Chapitre 1 partie 2
Sergueï Bonal
Alors que la ville s'éveillait lentement, le groupe courait dans les rues de Paris évitant les hommes en costume foncé et aux mines patibulaires. Même s'il ne ressentait rien, il pouvait néanmoins admirer la ville, voir ses immenses bâtiments aux architectures uniques et aux couleurs splendides. Il y avait quelque chose de magique dans cette ville, un aspect intemporel, comme si elle avait su garder cette beauté, cette innocence. Comme si le temps n'avait pas d'emprise sur elle, à jamais elle resterait Paris, ville lumière, phare dans ce monde terrible et cruel. Yvan, premier devant la tour Eiffel, prit soin de ne pas se faire repérer par les soldats qui faisaient régulièrement des rondes autour du monument.
— Venez, ils vont nous voir sinon ! Il faut y être rapidement pour voir le soleil se coucher.
— Tu vas trop vite Yvan, lança Paul loin derrière, essoufflé par la couse.
Sans les attendre, Yvan grimpa sans prendre le temps de vérifier si ses amis suivaient le rythme. Agile comme un singe, il n'avait aucune difficulté à se hisser au plus haut de la tour. Et pour cause, il avait l'habitude de grimper à toute sorte d'édifices. Il aimait être seul, en haut d'un bâtiment et fixer l'horizon. Il rêvait secrètement de partir de Paris pour de plus verts pâturages. Il étouffait dans cette ville grouillant de monde et au bruit assourdissant. Même s'il n'éprouvait rien, ni remords, ni peine, il voulait explorer d'autres endroits, découvrir de nouvelles personnes.
— Que faites-vous ? Vous allez tout louper s'exclama-t-il à mi-chemin.
La ville était splendide, on pouvait contempler tout Paris, Montmartre, l'Arche, et Notre Dame. Le spectacle était époustouflant. Le jour baissait a vue d'œil laissant apparaître entre les nuages gris des teintes orangées, rouges, ne rendant la ville que plus belle. En arrivant enfin au sommet, sur une petite plateforme étroite laissant peu de place pour bouger, Yvan était en admiration. Un rai de lumière transperçait les nuages, ça donnait l'impression d'un être divin descendant sur terre. Comme si une force surnaturelle s'emparait de la ville, Paul et Chloé, bouche bée, fixaient l'horizon sans rien dire. Yvan les regardait, sans comprendre pourquoi ils étaient dans un tel état. Le paysage était certes beau, mais pas au point de ne plus bouger. Il se sentit soudain mis à l'écart. Paul et Chloé, en admiration, partageaient le même sentiment, cet émerveillement, cette joie profonde, réelle. Yvan savait qu'il ne pourrait jamais les comprendre, être véritablement avec eux, qu'une partie de lui n'existait pas. Il voulait ressentir cette émotion puissante, mais il ne pouvait que regarder.

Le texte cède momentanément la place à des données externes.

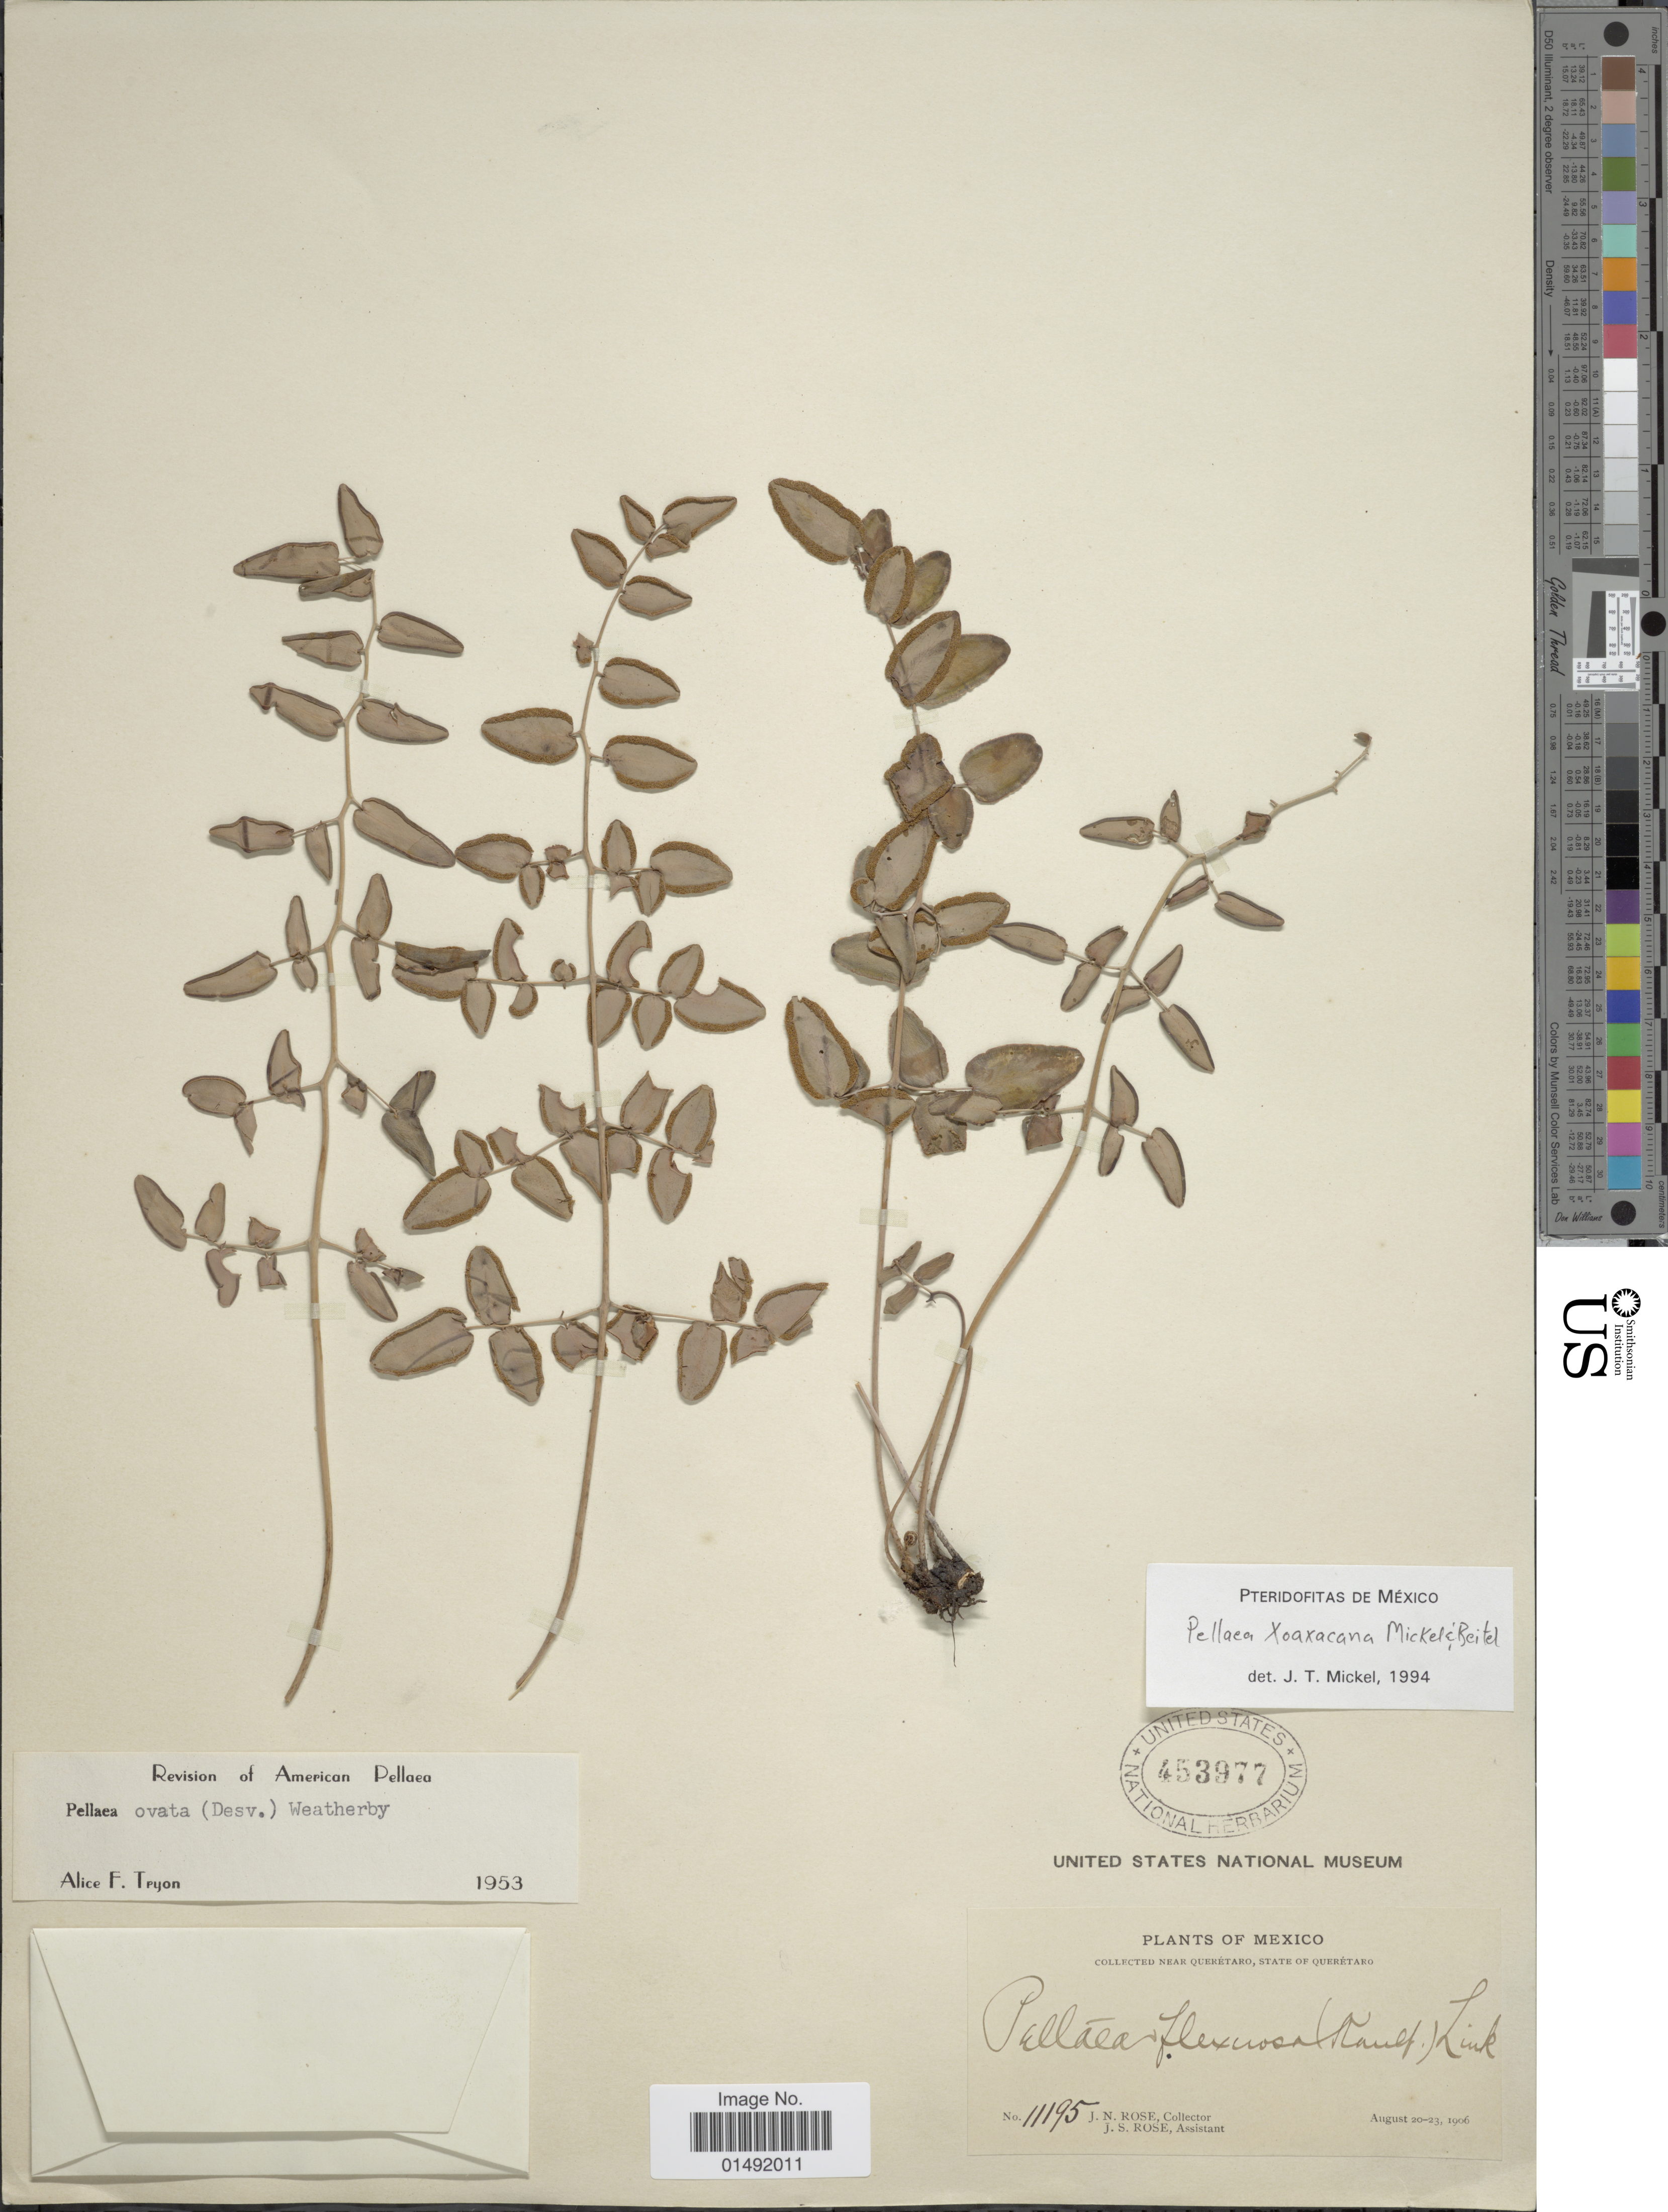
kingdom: Plantae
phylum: Tracheophyta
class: Polypodiopsida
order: Polypodiales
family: Pteridaceae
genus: Pellaea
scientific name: Pellaea x oaxacana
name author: Mickel & Beitel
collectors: J. N. Rose & J. S. Rose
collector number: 11195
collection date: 1906-08-20/1906-08-23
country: Mexico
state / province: Querétaro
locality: Near Querétaro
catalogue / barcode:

Quelque chose vint capter son attention ; il entendait une musique au loin, une amère mélodie qui le força à se retourner. Paul et Chloé fixaient toujours le paysage sans prêter attention à Yvan qui se trouvait de l'autre côté de la plateforme. Cette mélodie lointaine avait quelque chose d'étrange, il avait l'habitude d'écouter de la musique mais celle-ci, il ne l'avait jamais entendue. Était-il entrain de rêver se demanda-t-il ? Pourtant, il était bien éveillé, debout au sommet de la tour Eiffel. Une voix, comme venue de nulle part, l'appelait.
— Yvan, écoute-moi !
Elle venait de sous ses pieds. Comment était-ce possible ? Il entendait des bruits étranges, qui ne lui rappelaient rien. Ce devait être son imagination se dit-il comme pour s'en convaincre. Un hurlement puissant le fit sursauter. Il vit Paul et Chloé descendre aussi vite qu'ils le pouvaient. Sur la terre ferme, un groupe semblait être en conflit. Yvan, curieux, descendit à son tour. Plus il se rapprochait du sol, plus la musique s'éloignait. Ce qui était certain, il ne rêvait pas, il les avait bien entendues, cette voix et cette musique qui l'appelaient. Alors qu'ils tentaient d'échapper aux soldats, il se fit la promesse de retourner au sommet de la tour pour découvrir d'où provenaient cette musique et surtout cette voix qui semblait le connaître.